Start of Data shown
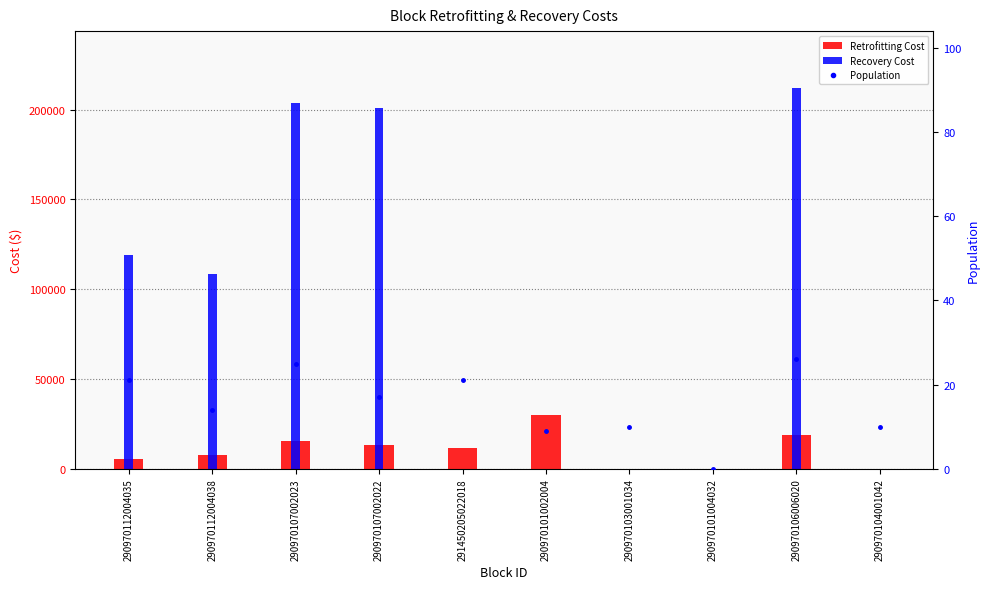

At which label does Population reach its peak?

290970106006020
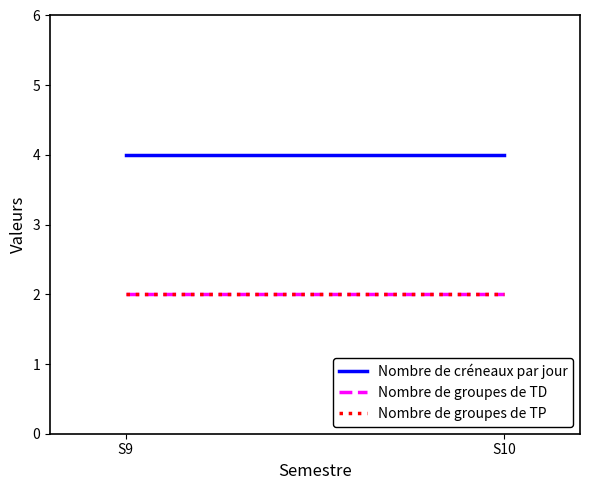

Is the value of Nombre de groupes de TP at S10 greater than the value of Nombre de groupes de TD at S10?

No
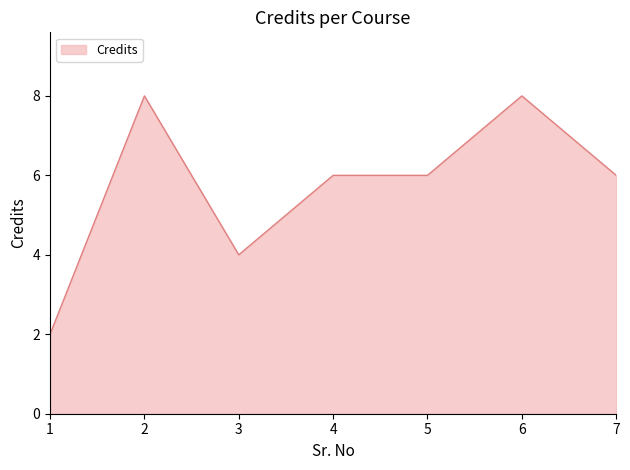

What is the change in value from 4 to 6?

+2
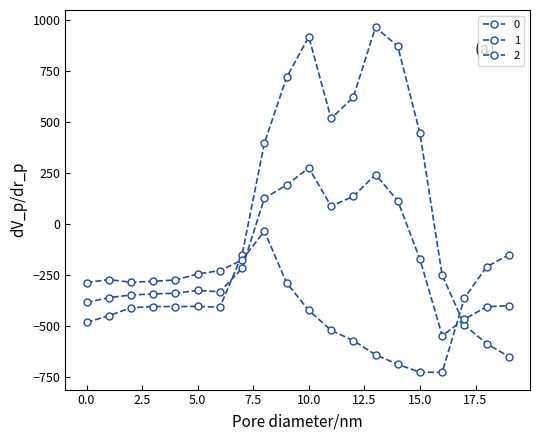

At which category is the sum across all series the highest?

10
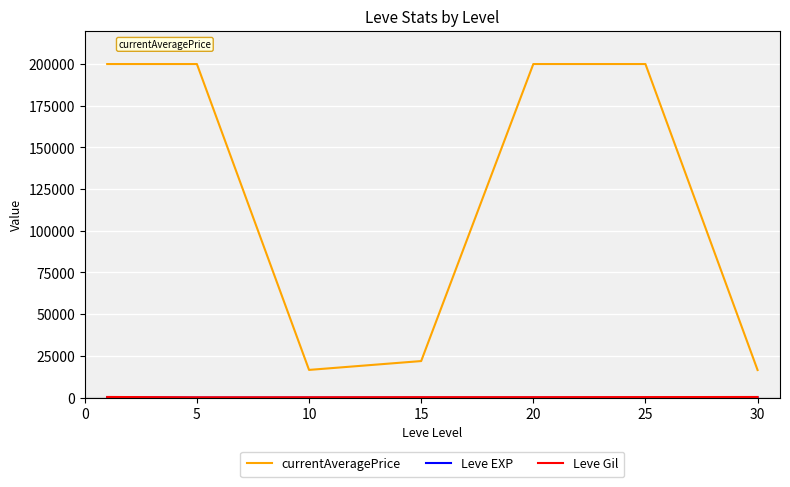

Which series has the largest range (max minus min)?

currentAveragePrice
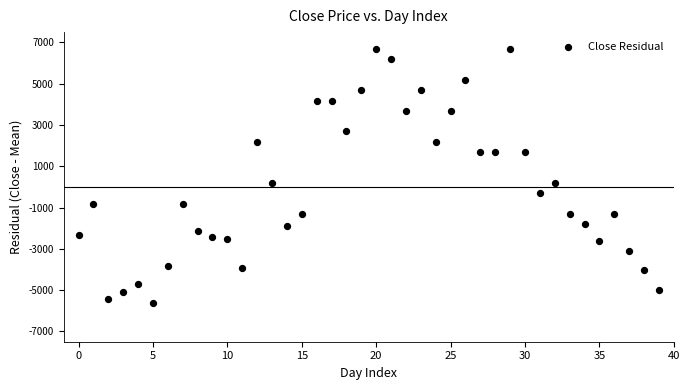

What is the range of Y values (max minus min)?

12300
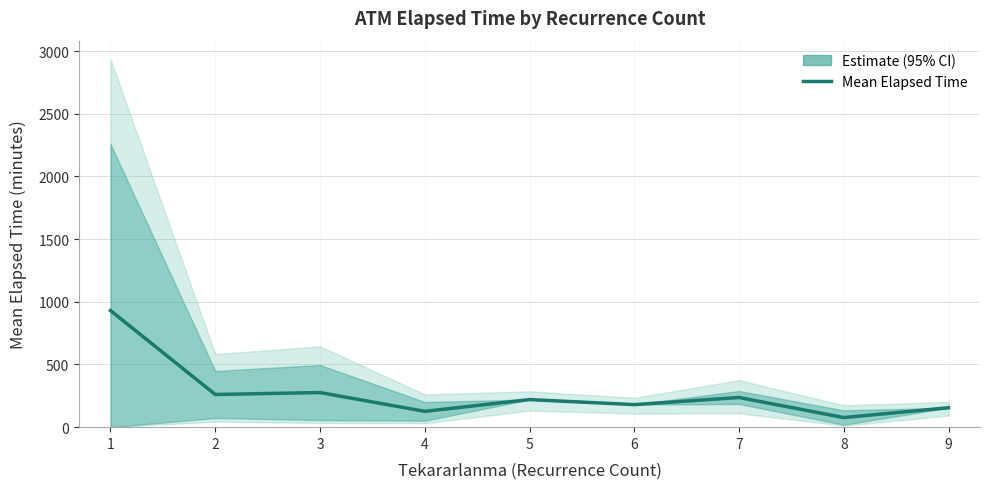

What is the value of the 3rd point from the left?

276.2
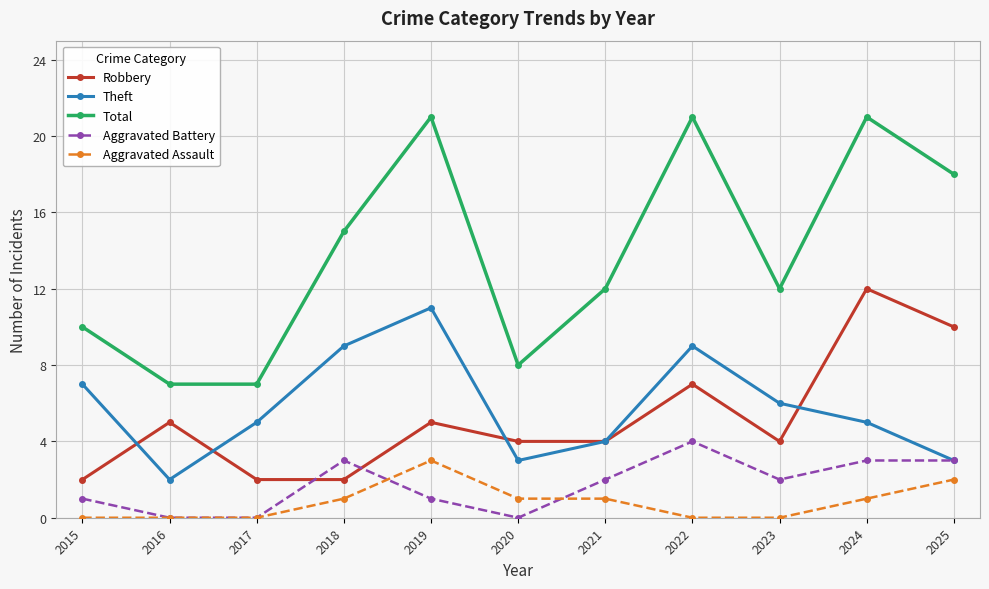

How many interior local peaks does the Robbery series have?

4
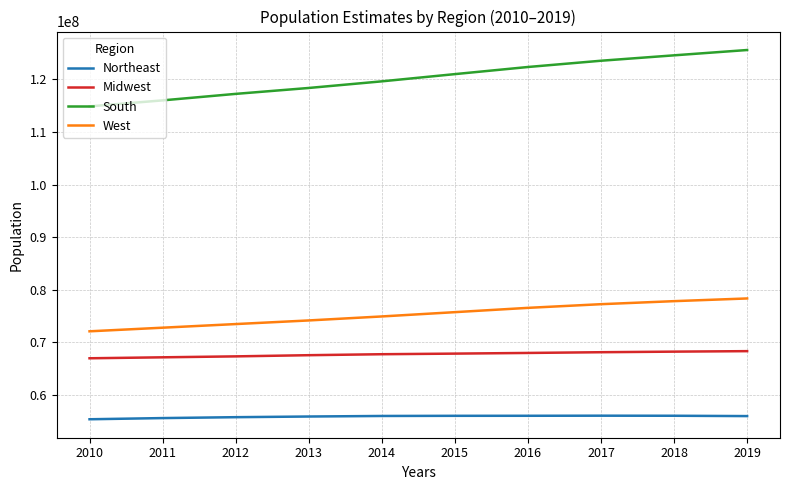

What is the maximum value shown in the chart?

125580448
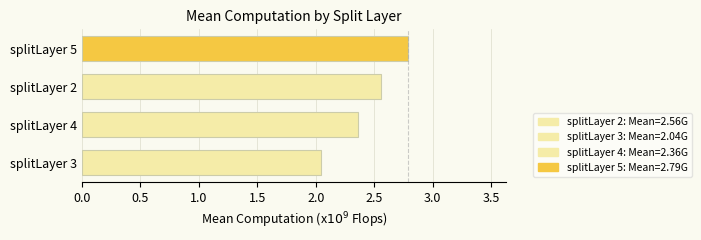

Rank the categories by value from lowest to highest.

splitLayer 3, splitLayer 4, splitLayer 2, splitLayer 5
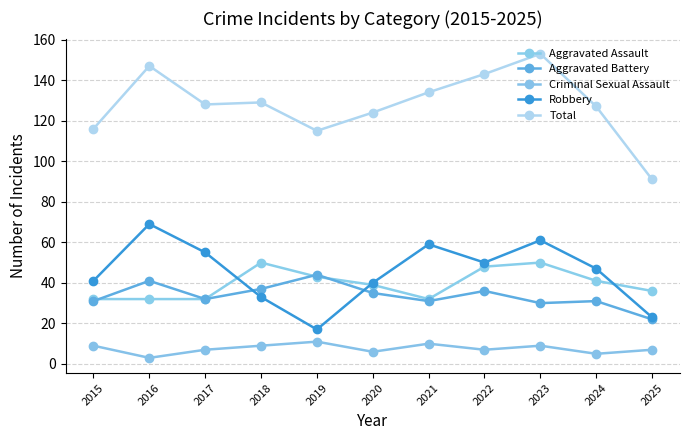

The Robbery series shows 87 at 2022. True or false?

False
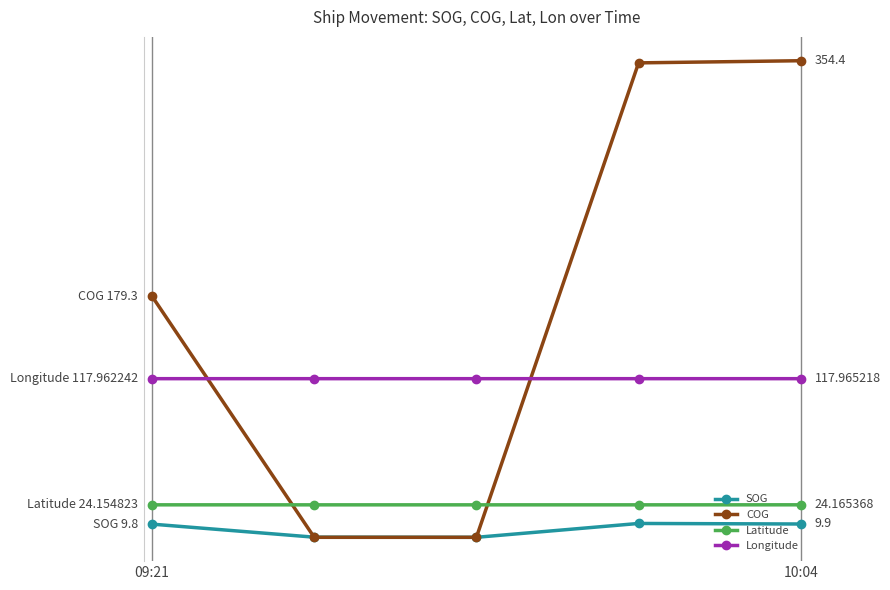

True or false: Latitude and SOG cross at least once.

False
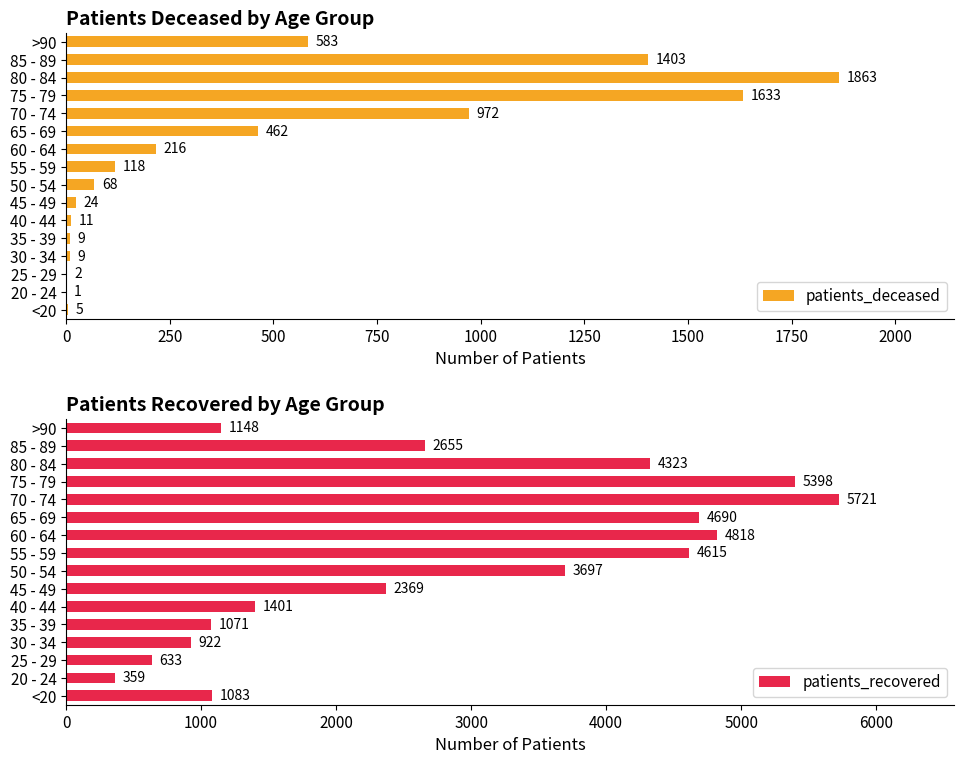

Are the bars horizontal?

Yes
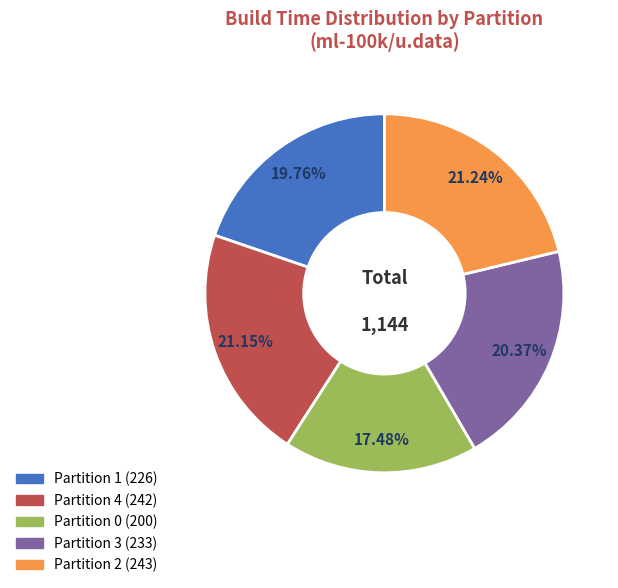

Is the sum of Partition 1 and Partition 4 greater than half?

No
End of Data shown
Switch every "Robbery" in the lines above to "Burglary" and give the lines again, changing nothing else and leaving out the pictures.

Written answer:
At which label does Population reach its peak?

290970106006020

Is the value of Nombre de groupes de TP at S10 greater than the value of Nombre de groupes de TD at S10?

No

What is the change in value from 4 to 6?

+2

At which category is the sum across all series the highest?

10

Which series has the largest range (max minus min)?

currentAveragePrice

What is the range of Y values (max minus min)?

12300

What is the value of the 3rd point from the left?

276.2

How many interior local peaks does the Burglary series have?

4

What is the maximum value shown in the chart?

125580448

Rank the categories by value from lowest to highest.

splitLayer 3, splitLayer 4, splitLayer 2, splitLayer 5

The Burglary series shows 87 at 2022. True or false?

False

True or false: Latitude and SOG cross at least once.

False

Are the bars horizontal?

Yes

Is the sum of Partition 1 and Partition 4 greater than half?

No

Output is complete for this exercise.